Ledakan dahsyat dan kebakaran melanda pabrik kimia di Telangana, India Selatan. Internationalmedia.co.id melaporkan, peristiwa mengerikan ini menewaskan sedikitnya 36 orang, sementara puluhan lainnya mengalami luka-luka serius. Direktur layanan pemadam kebakaran negara bagian, G.V. Narayana Rao, mengungkapkan kepada Associated Press bahwa 34 jenazah pekerja ditemukan hangus di lokasi kejadian, sekitar 50 kilometer dari Hyderabad. Dua pekerja lainnya meninggal dunia di rumah sakit akibat luka bakar yang parah. Proses pembersihan puing-puing pabrik farmasi Sigachi Industries masih berlangsung untuk memastikan tidak ada korban lain yang terjebak. Hampir tiga puluh pekerja luka-luka tengah menjalani perawatan intensif di rumah sakit.

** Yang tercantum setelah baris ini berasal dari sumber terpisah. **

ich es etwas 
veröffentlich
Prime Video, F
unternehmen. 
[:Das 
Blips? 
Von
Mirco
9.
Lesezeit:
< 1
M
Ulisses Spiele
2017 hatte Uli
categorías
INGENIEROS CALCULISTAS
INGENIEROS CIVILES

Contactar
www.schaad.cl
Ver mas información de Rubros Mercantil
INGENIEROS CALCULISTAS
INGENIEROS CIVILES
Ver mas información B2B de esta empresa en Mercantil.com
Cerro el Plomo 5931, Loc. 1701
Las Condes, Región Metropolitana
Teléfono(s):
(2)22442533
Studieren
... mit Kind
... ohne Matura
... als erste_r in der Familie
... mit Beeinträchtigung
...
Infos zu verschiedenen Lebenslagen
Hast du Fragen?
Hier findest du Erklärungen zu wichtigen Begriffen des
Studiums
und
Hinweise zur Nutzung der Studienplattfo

Rao menambahkan bahwa seluruh struktur pabrik telah runtuh. Meskipun api telah berhasil dipadamkan, proses pemindahan puing-puing diperkirakan masih akan memakan waktu beberapa jam. Kepala Menteri Negara Bagian, Revanth Reddy, langsung mengunjungi lokasi kejadian. Video yang dirilis kantornya menunjukkan pemandangan mengerikan: tumpukan logam bengkok yang menjadi sisa-sisa pabrik yang hancur.

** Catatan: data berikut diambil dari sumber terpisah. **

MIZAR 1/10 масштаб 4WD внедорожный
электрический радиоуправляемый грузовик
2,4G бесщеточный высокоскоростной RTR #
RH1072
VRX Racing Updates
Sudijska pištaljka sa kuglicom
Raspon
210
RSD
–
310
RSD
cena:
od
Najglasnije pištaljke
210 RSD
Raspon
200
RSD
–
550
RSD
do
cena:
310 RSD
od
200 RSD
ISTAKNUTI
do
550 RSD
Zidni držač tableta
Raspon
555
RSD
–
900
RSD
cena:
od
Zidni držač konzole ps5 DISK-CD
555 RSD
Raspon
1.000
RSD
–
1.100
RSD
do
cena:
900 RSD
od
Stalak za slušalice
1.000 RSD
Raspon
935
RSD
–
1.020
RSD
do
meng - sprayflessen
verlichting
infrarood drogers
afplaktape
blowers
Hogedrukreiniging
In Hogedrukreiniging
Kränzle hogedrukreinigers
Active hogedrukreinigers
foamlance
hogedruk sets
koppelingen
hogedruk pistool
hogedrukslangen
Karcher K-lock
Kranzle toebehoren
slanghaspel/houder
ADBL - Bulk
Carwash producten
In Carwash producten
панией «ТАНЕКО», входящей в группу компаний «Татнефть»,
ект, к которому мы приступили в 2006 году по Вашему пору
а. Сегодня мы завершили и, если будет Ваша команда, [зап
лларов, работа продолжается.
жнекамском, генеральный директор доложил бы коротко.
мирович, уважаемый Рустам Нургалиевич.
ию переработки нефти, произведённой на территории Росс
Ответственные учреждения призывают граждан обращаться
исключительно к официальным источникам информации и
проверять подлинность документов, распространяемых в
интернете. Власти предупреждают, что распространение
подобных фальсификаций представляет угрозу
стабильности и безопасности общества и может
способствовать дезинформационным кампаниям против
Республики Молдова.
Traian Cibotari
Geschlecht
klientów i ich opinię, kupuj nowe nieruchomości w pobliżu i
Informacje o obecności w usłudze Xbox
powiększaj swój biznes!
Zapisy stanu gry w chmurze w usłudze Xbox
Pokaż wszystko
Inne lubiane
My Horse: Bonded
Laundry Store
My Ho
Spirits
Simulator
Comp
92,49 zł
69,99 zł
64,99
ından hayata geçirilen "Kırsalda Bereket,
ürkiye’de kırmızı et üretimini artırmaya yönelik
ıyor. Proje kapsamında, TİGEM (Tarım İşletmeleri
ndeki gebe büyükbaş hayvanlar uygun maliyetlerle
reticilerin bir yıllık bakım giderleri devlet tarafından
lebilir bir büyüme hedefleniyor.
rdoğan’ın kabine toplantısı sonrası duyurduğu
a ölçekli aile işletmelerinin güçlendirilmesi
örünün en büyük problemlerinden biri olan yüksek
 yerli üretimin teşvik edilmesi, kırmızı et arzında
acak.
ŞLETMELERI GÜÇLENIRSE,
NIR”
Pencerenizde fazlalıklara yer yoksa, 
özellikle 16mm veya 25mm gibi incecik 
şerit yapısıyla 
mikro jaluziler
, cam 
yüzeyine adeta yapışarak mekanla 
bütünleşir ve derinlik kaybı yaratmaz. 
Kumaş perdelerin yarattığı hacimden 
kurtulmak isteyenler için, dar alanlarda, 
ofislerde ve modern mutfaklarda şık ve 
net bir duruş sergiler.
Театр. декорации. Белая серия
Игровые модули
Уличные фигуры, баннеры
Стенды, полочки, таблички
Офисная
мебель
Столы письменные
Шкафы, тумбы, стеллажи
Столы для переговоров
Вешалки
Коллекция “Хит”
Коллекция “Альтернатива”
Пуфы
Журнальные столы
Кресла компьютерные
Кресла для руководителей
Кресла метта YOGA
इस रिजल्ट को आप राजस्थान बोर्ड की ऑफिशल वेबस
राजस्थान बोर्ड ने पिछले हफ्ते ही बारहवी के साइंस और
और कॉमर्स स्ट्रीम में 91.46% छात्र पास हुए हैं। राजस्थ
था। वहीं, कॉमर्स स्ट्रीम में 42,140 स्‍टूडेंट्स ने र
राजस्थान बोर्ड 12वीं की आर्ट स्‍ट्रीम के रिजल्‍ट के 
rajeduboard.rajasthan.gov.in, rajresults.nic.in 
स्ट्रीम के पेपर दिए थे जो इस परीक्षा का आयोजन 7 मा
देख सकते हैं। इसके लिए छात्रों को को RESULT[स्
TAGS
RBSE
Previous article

Pemerintah setempat telah membentuk komite investigasi untuk mengungkap penyebab ledakan tersebut. Insiden ini kembali menyoroti masalah keselamatan industri di India, yang kerap dikaitkan dengan perencanaan buruk dan lemahnya penegakan aturan keselamatan. Pihak Sigachi Industries, pemasok bahan baku untuk industri farmasi, makanan, kosmetik, dan kimia, menyampaikan pernyataan duka cita atas jatuhnya korban jiwa dalam tragedi ini.